=== The input ===

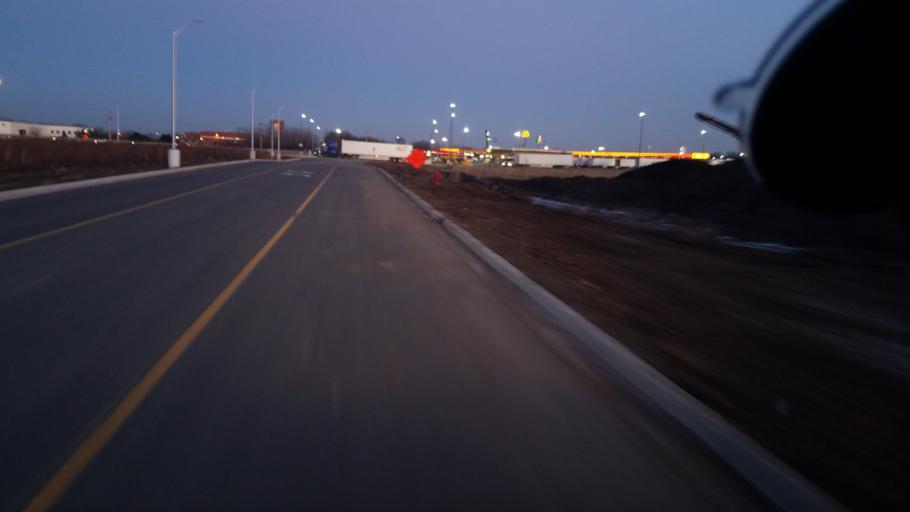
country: US
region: Illinois
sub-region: Kane County
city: Hampshire
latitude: 42.1500
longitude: -88.5179
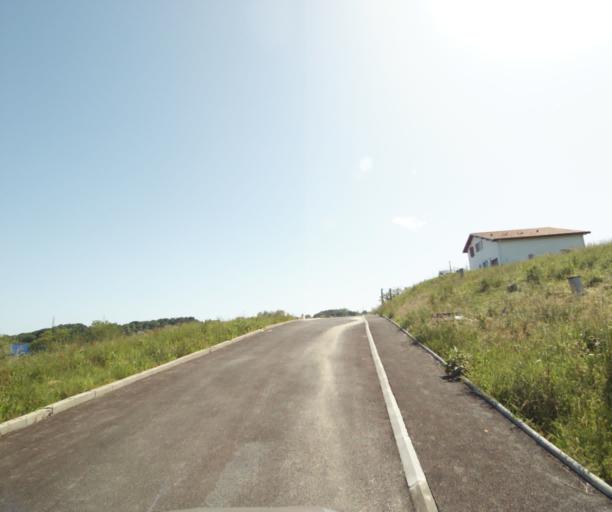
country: FR
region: Aquitaine
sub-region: Departement des Pyrenees-Atlantiques
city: Mouguerre
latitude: 43.4761
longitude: -1.4468
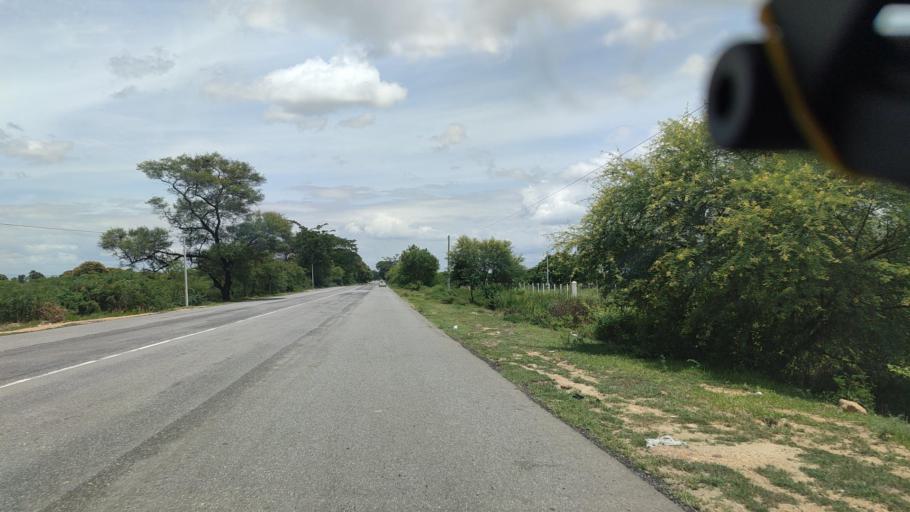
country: MM
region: Mandalay
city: Meiktila
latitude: 20.6808
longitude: 95.9950
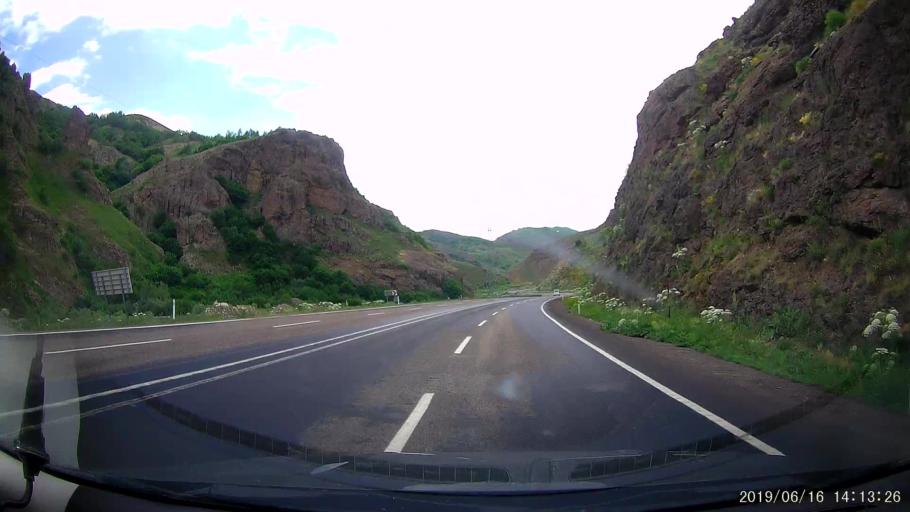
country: TR
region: Agri
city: Tahir
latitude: 39.7968
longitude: 42.5167
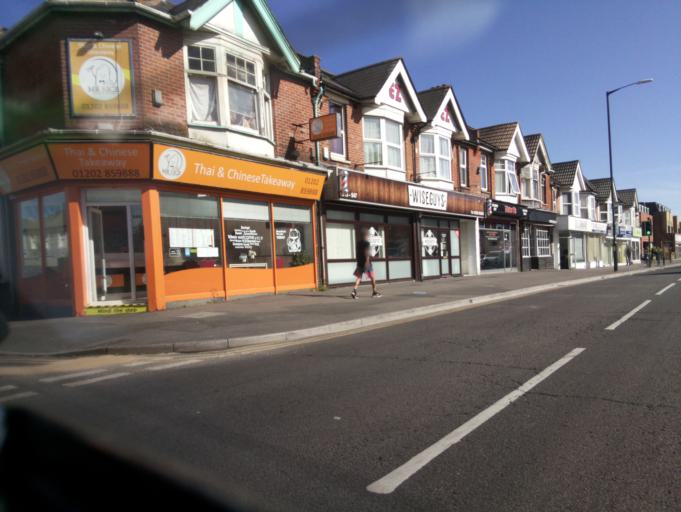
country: GB
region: England
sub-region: Bournemouth
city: Bournemouth
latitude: 50.7461
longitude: -1.8781
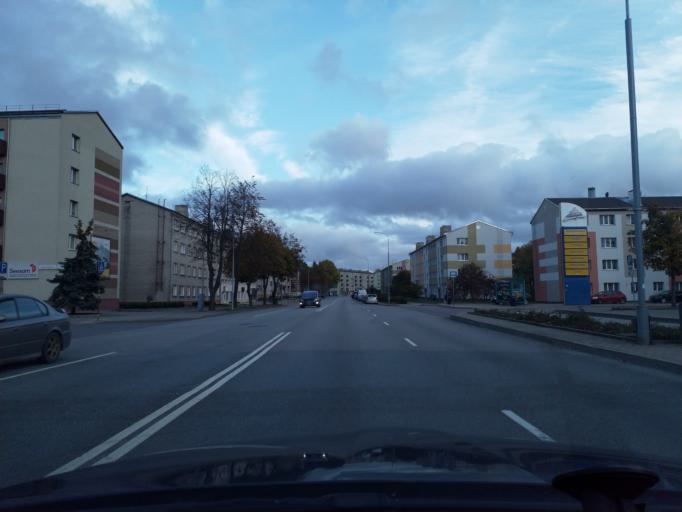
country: LV
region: Ventspils
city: Ventspils
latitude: 57.3897
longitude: 21.5693
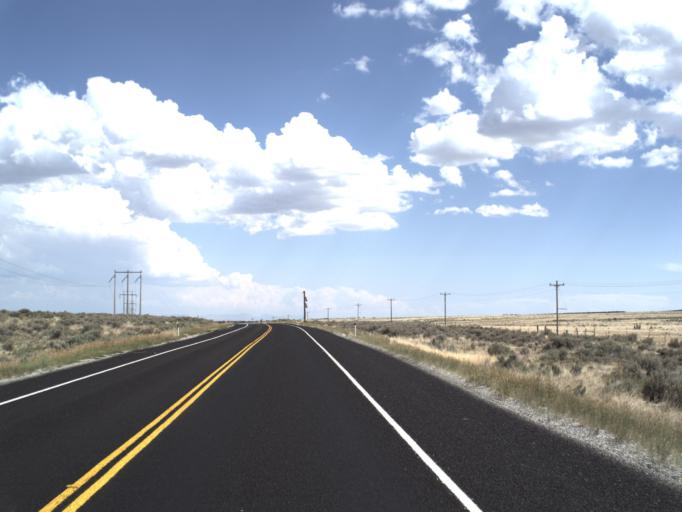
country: US
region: Idaho
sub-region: Minidoka County
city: Rupert
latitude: 41.9952
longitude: -113.1902
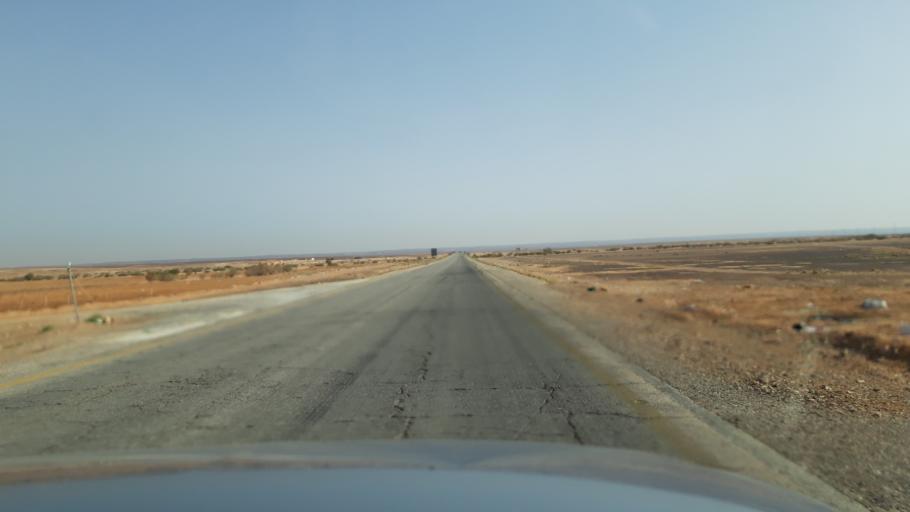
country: JO
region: Amman
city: Al Azraq ash Shamali
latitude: 31.7946
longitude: 36.5852
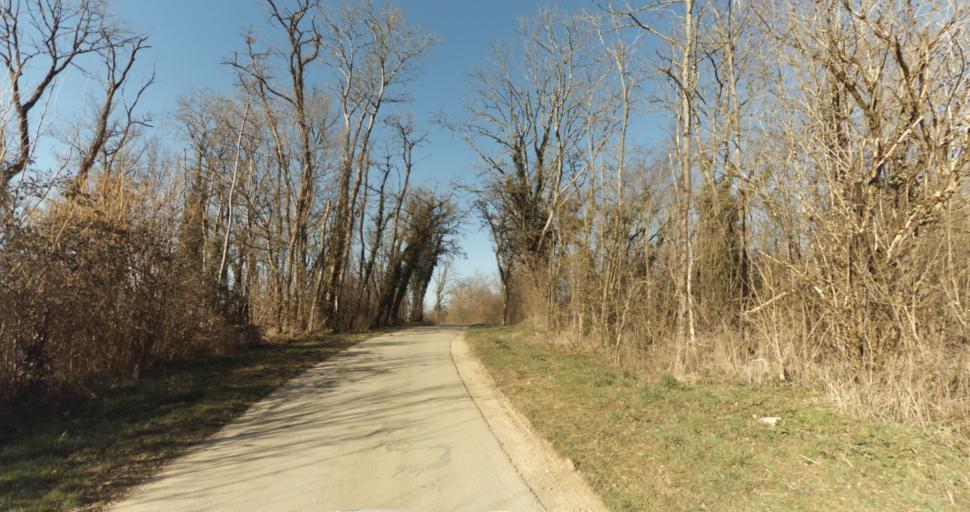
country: FR
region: Franche-Comte
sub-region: Departement du Jura
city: Montmorot
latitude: 46.7011
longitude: 5.5205
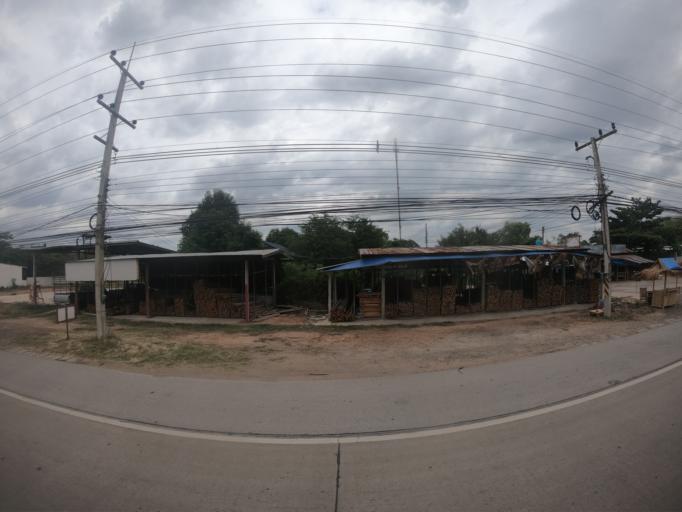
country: TH
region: Nakhon Ratchasima
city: Chok Chai
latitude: 14.7496
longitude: 102.1643
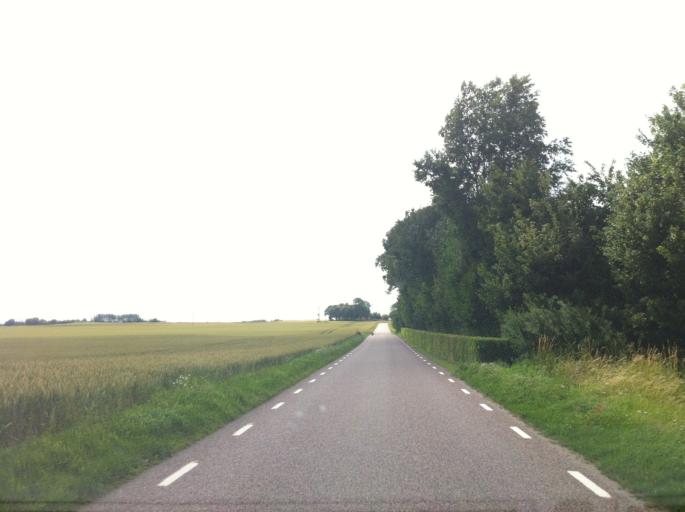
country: SE
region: Skane
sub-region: Skurups Kommun
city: Skurup
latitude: 55.4281
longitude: 13.4516
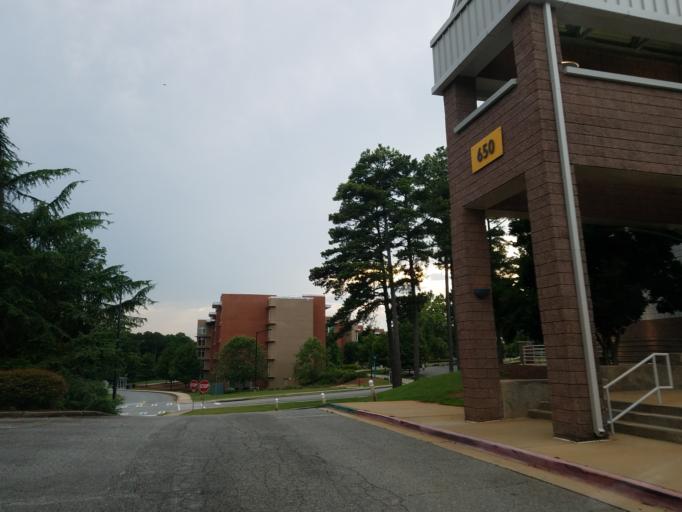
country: US
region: Georgia
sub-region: Cobb County
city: Fair Oaks
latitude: 33.9363
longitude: -84.5197
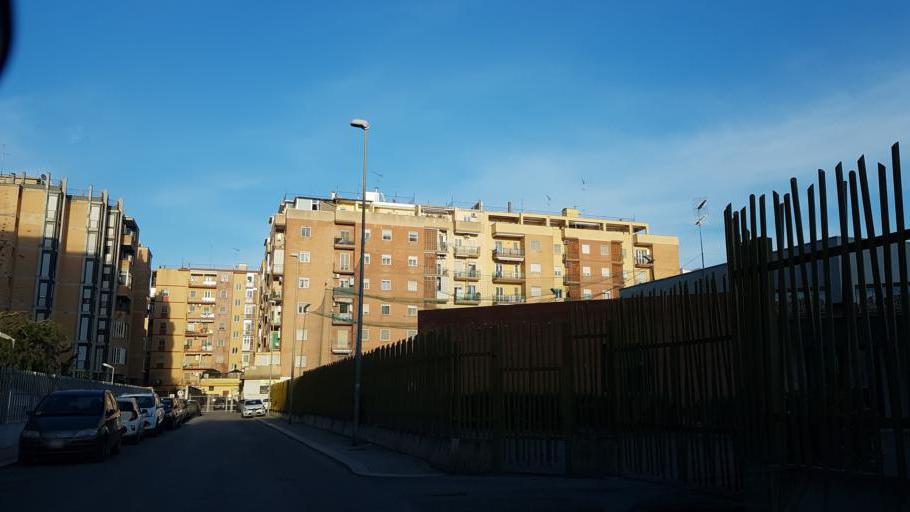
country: IT
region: Apulia
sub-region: Provincia di Brindisi
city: Brindisi
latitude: 40.6277
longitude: 17.9358
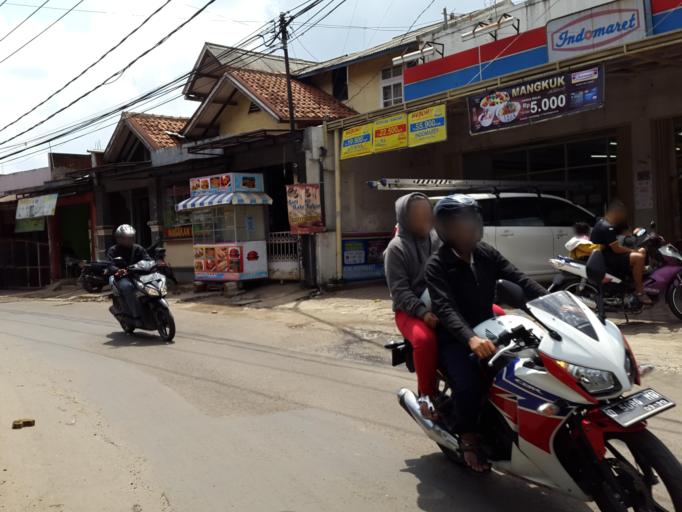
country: ID
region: West Java
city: Bandung
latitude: -6.8898
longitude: 107.6643
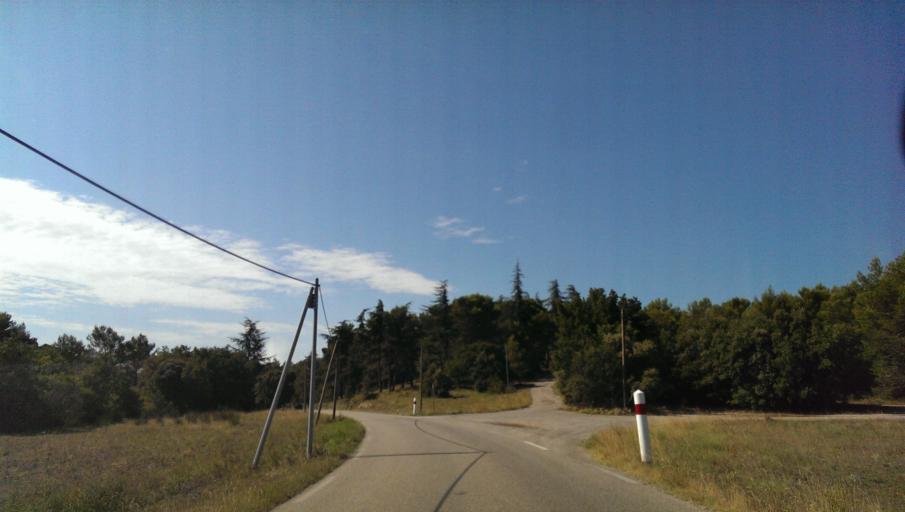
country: FR
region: Provence-Alpes-Cote d'Azur
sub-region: Departement du Vaucluse
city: Gordes
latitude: 43.9406
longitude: 5.2095
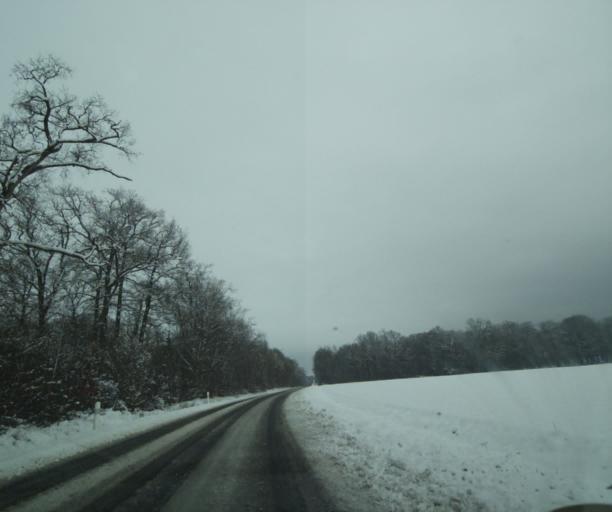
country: FR
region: Champagne-Ardenne
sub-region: Departement de la Haute-Marne
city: Montier-en-Der
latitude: 48.5142
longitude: 4.7467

===

§ Given exercise:
Rewrite all of the material above, substituting "town" for every occurrence of "city" and leaving everything else unchanged. Omit the pictures from your answer.

§ Correct result:
country: US
region: Illinois
sub-region: Kane County
town: Hampshire
latitude: 42.1500
longitude: -88.5179
country: FR
region: Aquitaine
sub-region: Departement des Pyrenees-Atlantiques
town: Mouguerre
latitude: 43.4761
longitude: -1.4468
country: MM
region: Mandalay
town: Meiktila
latitude: 20.6808
longitude: 95.9950
country: TR
region: Agri
town: Tahir
latitude: 39.7968
longitude: 42.5167
country: GB
region: England
sub-region: Bournemouth
town: Bournemouth
latitude: 50.7461
longitude: -1.8781
country: LV
region: Ventspils
town: Ventspils
latitude: 57.3897
longitude: 21.5693
country: US
region: Idaho
sub-region: Minidoka County
town: Rupert
latitude: 41.9952
longitude: -113.1902
country: JO
region: Amman
town: Al Azraq ash Shamali
latitude: 31.7946
longitude: 36.5852
country: FR
region: Franche-Comte
sub-region: Departement du Jura
town: Montmorot
latitude: 46.7011
longitude: 5.5205
country: TH
region: Nakhon Ratchasima
town: Chok Chai
latitude: 14.7496
longitude: 102.1643
country: SE
region: Skane
sub-region: Skurups Kommun
town: Skurup
latitude: 55.4281
longitude: 13.4516
country: US
region: Georgia
sub-region: Cobb County
town: Fair Oaks
latitude: 33.9363
longitude: -84.5197
country: IT
region: Apulia
sub-region: Provincia di Brindisi
town: Brindisi
latitude: 40.6277
longitude: 17.9358
country: ID
region: West Java
town: Bandung
latitude: -6.8898
longitude: 107.6643
country: FR
region: Provence-Alpes-Cote d'Azur
sub-region: Departement du Vaucluse
town: Gordes
latitude: 43.9406
longitude: 5.2095
country: FR
region: Champagne-Ardenne
sub-region: Departement de la Haute-Marne
town: Montier-en-Der
latitude: 48.5142
longitude: 4.7467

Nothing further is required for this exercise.